To my knowledge, this is the first and only time that China has ever come close to having Christian imagery in any of their public symbols. That includes the Ming, Qing, Republican and Communist periods. Also, the nature of the competition was such that each and every symbol submitted on a flag was subjected to intense ideological scrutiny. Indeed, the reason that Mao Zedong’s 毛泽东 preferred flag ended up not being chosen, was because the horizontal yellow line through the middle, representing the Yellow River, was taken to represent a division of the country between north and south – and this was undesirable because the PCC wanted to emphasise the unity of the country.

And yet Xiao Shufang’s flags ended up as finalists, within the thirty-eight out of over three thousand that were seriously considered by the PCC to become the national flag of the new People’s Republic. Of course, it’s not possible to be ‘in the room’ with the PCC seventy-one years after the fact, but the implications are tantalising. Did Xiao herself understand the nature of the power characteristics of rural China, and the role of Christianity in rural reconstruction? Given her husband’s involvement in the China Democratic League, that’s not implausible. And clearly the PCC liked these flags enough to consider them as finalists. Did the Chinese Communists remember their intellectual and political debts to Christian œconomists like Richard Tawney and Christian social activists like Jimmy Yen 晏阳初? Given Mao’s own personal involvement in the Mass Education Movement, again, that’s not implausible.

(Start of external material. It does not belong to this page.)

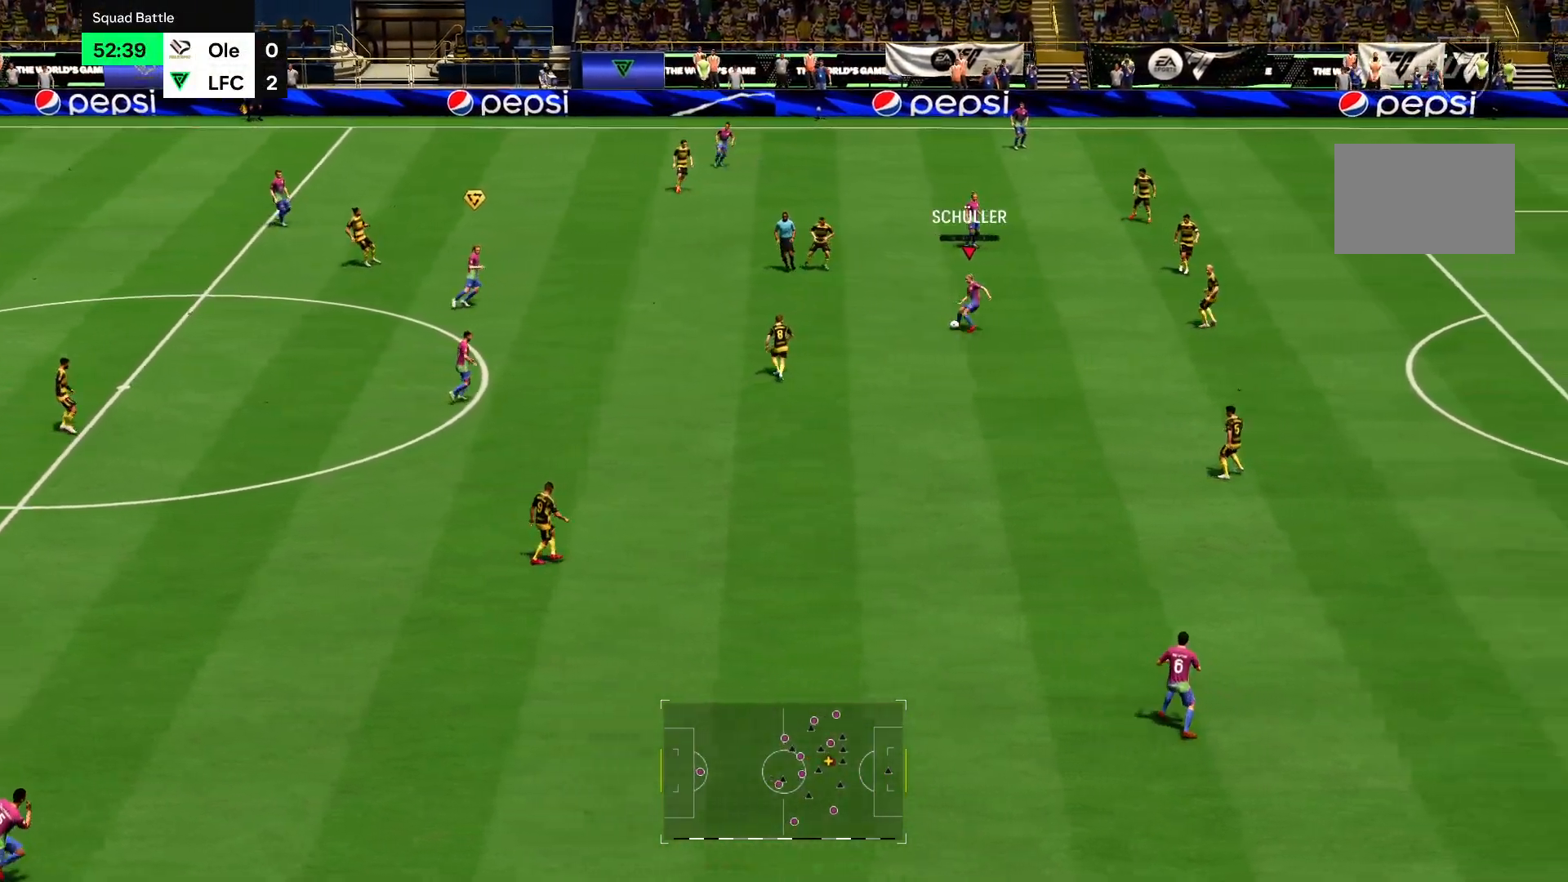
{"buttons": ["R2"], "left_stick": "down", "right_stick": "center", "events": [[434, "left_stick", "down"]]}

At this point, one might look at the above, shake his head, and wonder: ‘This is all well and good, but the realities of Communist China were as far from Christian praxis as it’s possible to get.’ It is true that the Communist Party absolutely has been, and still is to a large degree anti-theistic. At the same time, though, the realities on the ground are messy – my wife comes from a family where a picture of Jesus Christ is on one wall of the same living room where a propaganda painting of Mao Zedong also hangs. Based on the example of Xiao Shufang’s flags, I would say that this strange and seemingly-incongruent messiness extends all the way to the top, and has extended a long way back.

Also, the point of bringing to light these historical eddies and byways, these instances of ‘may-have-been’ and ‘almost-was’, is to shed a certain degree of light on the present. Western observers would do well, in this case, not to presume too much, or to make too many stereotypical generalisations about Chinese public life even on the mainland. And Chinese people, particularly those of a nationalist bent, would do well to consider the complexities of their nation’s historical relationship to Christianity – which is not and never has been merely coterminous with the same nation’s relationship to the West. Christianity is a religion of the Silk Road. And the paintings of Wu Zuoyan and Xiao Shufang are by no means wholly Western.